• **Exercise directions**
Please rewrite these lines so that every "locality" becomes "site", with nothing else altered.

• **The data**
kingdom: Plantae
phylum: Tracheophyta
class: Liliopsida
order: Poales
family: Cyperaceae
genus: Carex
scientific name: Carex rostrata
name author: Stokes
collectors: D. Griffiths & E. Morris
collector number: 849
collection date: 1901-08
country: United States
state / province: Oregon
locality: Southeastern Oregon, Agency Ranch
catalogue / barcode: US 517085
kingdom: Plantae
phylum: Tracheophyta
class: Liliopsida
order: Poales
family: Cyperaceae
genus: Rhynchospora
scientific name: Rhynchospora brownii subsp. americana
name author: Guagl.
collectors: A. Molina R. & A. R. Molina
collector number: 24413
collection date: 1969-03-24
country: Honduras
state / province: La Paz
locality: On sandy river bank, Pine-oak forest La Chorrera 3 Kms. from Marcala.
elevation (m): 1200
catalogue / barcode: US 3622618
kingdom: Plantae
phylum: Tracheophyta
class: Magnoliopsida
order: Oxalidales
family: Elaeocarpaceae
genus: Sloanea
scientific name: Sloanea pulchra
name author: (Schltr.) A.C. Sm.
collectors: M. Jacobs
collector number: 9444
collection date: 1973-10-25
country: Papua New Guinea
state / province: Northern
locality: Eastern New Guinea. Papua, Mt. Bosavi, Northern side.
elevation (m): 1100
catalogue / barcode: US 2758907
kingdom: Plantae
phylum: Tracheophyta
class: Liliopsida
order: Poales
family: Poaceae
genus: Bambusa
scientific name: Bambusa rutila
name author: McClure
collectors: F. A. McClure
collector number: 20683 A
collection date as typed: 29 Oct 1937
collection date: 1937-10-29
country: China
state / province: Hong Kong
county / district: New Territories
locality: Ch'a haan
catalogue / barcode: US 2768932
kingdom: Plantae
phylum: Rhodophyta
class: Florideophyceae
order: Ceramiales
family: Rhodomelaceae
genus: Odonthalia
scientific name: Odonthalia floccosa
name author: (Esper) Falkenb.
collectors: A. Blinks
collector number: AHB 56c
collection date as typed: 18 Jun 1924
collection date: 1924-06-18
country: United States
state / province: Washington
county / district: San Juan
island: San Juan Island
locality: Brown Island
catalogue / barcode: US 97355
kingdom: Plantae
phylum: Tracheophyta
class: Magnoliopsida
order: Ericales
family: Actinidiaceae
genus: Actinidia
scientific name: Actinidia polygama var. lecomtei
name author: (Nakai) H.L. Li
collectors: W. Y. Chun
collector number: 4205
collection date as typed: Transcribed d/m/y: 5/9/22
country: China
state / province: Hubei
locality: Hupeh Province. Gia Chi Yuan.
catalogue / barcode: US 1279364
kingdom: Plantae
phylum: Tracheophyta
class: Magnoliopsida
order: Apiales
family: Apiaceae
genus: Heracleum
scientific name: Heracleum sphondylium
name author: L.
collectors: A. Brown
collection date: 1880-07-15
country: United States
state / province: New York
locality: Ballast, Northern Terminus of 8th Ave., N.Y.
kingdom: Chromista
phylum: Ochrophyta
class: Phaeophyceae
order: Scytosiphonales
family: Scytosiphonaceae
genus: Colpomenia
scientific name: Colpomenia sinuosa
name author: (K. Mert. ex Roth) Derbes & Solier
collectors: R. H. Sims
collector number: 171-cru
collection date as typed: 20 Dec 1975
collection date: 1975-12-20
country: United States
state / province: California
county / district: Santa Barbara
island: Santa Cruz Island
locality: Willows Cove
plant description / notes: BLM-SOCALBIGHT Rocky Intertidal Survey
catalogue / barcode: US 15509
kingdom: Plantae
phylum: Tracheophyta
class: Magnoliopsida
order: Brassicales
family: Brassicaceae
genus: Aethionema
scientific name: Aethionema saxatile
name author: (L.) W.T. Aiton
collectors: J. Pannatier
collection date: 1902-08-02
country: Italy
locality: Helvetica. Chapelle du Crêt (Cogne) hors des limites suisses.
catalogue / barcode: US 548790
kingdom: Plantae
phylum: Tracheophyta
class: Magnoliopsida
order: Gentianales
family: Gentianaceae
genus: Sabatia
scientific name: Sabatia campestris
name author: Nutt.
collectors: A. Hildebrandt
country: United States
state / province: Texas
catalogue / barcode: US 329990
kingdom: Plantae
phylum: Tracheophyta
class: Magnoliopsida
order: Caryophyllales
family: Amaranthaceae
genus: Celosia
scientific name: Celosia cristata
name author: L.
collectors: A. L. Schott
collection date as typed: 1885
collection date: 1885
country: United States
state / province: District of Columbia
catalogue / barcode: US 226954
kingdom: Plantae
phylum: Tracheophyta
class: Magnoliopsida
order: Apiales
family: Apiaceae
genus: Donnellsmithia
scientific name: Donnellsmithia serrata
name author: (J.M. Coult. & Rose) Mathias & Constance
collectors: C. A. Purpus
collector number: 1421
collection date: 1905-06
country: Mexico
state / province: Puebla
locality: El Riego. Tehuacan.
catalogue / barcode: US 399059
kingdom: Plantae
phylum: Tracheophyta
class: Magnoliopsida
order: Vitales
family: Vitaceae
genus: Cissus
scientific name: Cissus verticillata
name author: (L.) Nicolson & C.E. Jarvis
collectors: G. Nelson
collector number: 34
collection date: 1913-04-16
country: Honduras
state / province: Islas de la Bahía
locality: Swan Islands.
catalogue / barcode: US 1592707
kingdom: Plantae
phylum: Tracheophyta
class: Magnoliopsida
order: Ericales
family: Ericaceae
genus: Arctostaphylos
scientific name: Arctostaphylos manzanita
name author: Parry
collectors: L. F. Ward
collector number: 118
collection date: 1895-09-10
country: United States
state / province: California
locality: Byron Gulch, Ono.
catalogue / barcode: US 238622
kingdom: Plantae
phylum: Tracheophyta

• **Response to the exercise**
kingdom: Plantae
phylum: Tracheophyta
class: Liliopsida
order: Poales
family: Cyperaceae
genus: Carex
scientific name: Carex rostrata
name author: Stokes
collectors: D. Griffiths & E. Morris
collector number: 849
collection date: 1901-08
country: United States
state / province: Oregon
site: Southeastern Oregon, Agency Ranch
catalogue / barcode: US 517085
kingdom: Plantae
phylum: Tracheophyta
class: Liliopsida
order: Poales
family: Cyperaceae
genus: Rhynchospora
scientific name: Rhynchospora brownii subsp. americana
name author: Guagl.
collectors: A. Molina R. & A. R. Molina
collector number: 24413
collection date: 1969-03-24
country: Honduras
state / province: La Paz
site: On sandy river bank, Pine-oak forest La Chorrera 3 Kms. from Marcala.
elevation (m): 1200
catalogue / barcode: US 3622618
kingdom: Plantae
phylum: Tracheophyta
class: Magnoliopsida
order: Oxalidales
family: Elaeocarpaceae
genus: Sloanea
scientific name: Sloanea pulchra
name author: (Schltr.) A.C. Sm.
collectors: M. Jacobs
collector number: 9444
collection date: 1973-10-25
country: Papua New Guinea
state / province: Northern
site: Eastern New Guinea. Papua, Mt. Bosavi, Northern side.
elevation (m): 1100
catalogue / barcode: US 2758907
kingdom: Plantae
phylum: Tracheophyta
class: Liliopsida
order: Poales
family: Poaceae
genus: Bambusa
scientific name: Bambusa rutila
name author: McClure
collectors: F. A. McClure
collector number: 20683 A
collection date as typed: 29 Oct 1937
collection date: 1937-10-29
country: China
state / province: Hong Kong
county / district: New Territories
site: Ch'a haan
catalogue / barcode: US 2768932
kingdom: Plantae
phylum: Rhodophyta
class: Florideophyceae
order: Ceramiales
family: Rhodomelaceae
genus: Odonthalia
scientific name: Odonthalia floccosa
name author: (Esper) Falkenb.
collectors: A. Blinks
collector number: AHB 56c
collection date as typed: 18 Jun 1924
collection date: 1924-06-18
country: United States
state / province: Washington
county / district: San Juan
island: San Juan Island
site: Brown Island
catalogue / barcode: US 97355
kingdom: Plantae
phylum: Tracheophyta
class: Magnoliopsida
order: Ericales
family: Actinidiaceae
genus: Actinidia
scientific name: Actinidia polygama var. lecomtei
name author: (Nakai) H.L. Li
collectors: W. Y. Chun
collector number: 4205
collection date as typed: Transcribed d/m/y: 5/9/22
country: China
state / province: Hubei
site: Hupeh Province. Gia Chi Yuan.
catalogue / barcode: US 1279364
kingdom: Plantae
phylum: Tracheophyta
class: Magnoliopsida
order: Apiales
family: Apiaceae
genus: Heracleum
scientific name: Heracleum sphondylium
name author: L.
collectors: A. Brown
collection date: 1880-07-15
country: United States
state / province: New York
site: Ballast, Northern Terminus of 8th Ave., N.Y.
kingdom: Chromista
phylum: Ochrophyta
class: Phaeophyceae
order: Scytosiphonales
family: Scytosiphonaceae
genus: Colpomenia
scientific name: Colpomenia sinuosa
name author: (K. Mert. ex Roth) Derbes & Solier
collectors: R. H. Sims
collector number: 171-cru
collection date as typed: 20 Dec 1975
collection date: 1975-12-20
country: United States
state / province: California
county / district: Santa Barbara
island: Santa Cruz Island
site: Willows Cove
plant description / notes: BLM-SOCALBIGHT Rocky Intertidal Survey
catalogue / barcode: US 15509
kingdom: Plantae
phylum: Tracheophyta
class: Magnoliopsida
order: Brassicales
family: Brassicaceae
genus: Aethionema
scientific name: Aethionema saxatile
name author: (L.) W.T. Aiton
collectors: J. Pannatier
collection date: 1902-08-02
country: Italy
site: Helvetica. Chapelle du Crêt (Cogne) hors des limites suisses.
catalogue / barcode: US 548790
kingdom: Plantae
phylum: Tracheophyta
class: Magnoliopsida
order: Gentianales
family: Gentianaceae
genus: Sabatia
scientific name: Sabatia campestris
name author: Nutt.
collectors: A. Hildebrandt
country: United States
state / province: Texas
catalogue / barcode: US 329990
kingdom: Plantae
phylum: Tracheophyta
class: Magnoliopsida
order: Caryophyllales
family: Amaranthaceae
genus: Celosia
scientific name: Celosia cristata
name author: L.
collectors: A. L. Schott
collection date as typed: 1885
collection date: 1885
country: United States
state / province: District of Columbia
catalogue / barcode: US 226954
kingdom: Plantae
phylum: Tracheophyta
class: Magnoliopsida
order: Apiales
family: Apiaceae
genus: Donnellsmithia
scientific name: Donnellsmithia serrata
name author: (J.M. Coult. & Rose) Mathias & Constance
collectors: C. A. Purpus
collector number: 1421
collection date: 1905-06
country: Mexico
state / province: Puebla
site: El Riego. Tehuacan.
catalogue / barcode: US 399059
kingdom: Plantae
phylum: Tracheophyta
class: Magnoliopsida
order: Vitales
family: Vitaceae
genus: Cissus
scientific name: Cissus verticillata
name author: (L.) Nicolson & C.E. Jarvis
collectors: G. Nelson
collector number: 34
collection date: 1913-04-16
country: Honduras
state / province: Islas de la Bahía
site: Swan Islands.
catalogue / barcode: US 1592707
kingdom: Plantae
phylum: Tracheophyta
class: Magnoliopsida
order: Ericales
family: Ericaceae
genus: Arctostaphylos
scientific name: Arctostaphylos manzanita
name author: Parry
collectors: L. F. Ward
collector number: 118
collection date: 1895-09-10
country: United States
state / province: California
site: Byron Gulch, Ono.
catalogue / barcode: US 238622
kingdom: Plantae
phylum: Tracheophyta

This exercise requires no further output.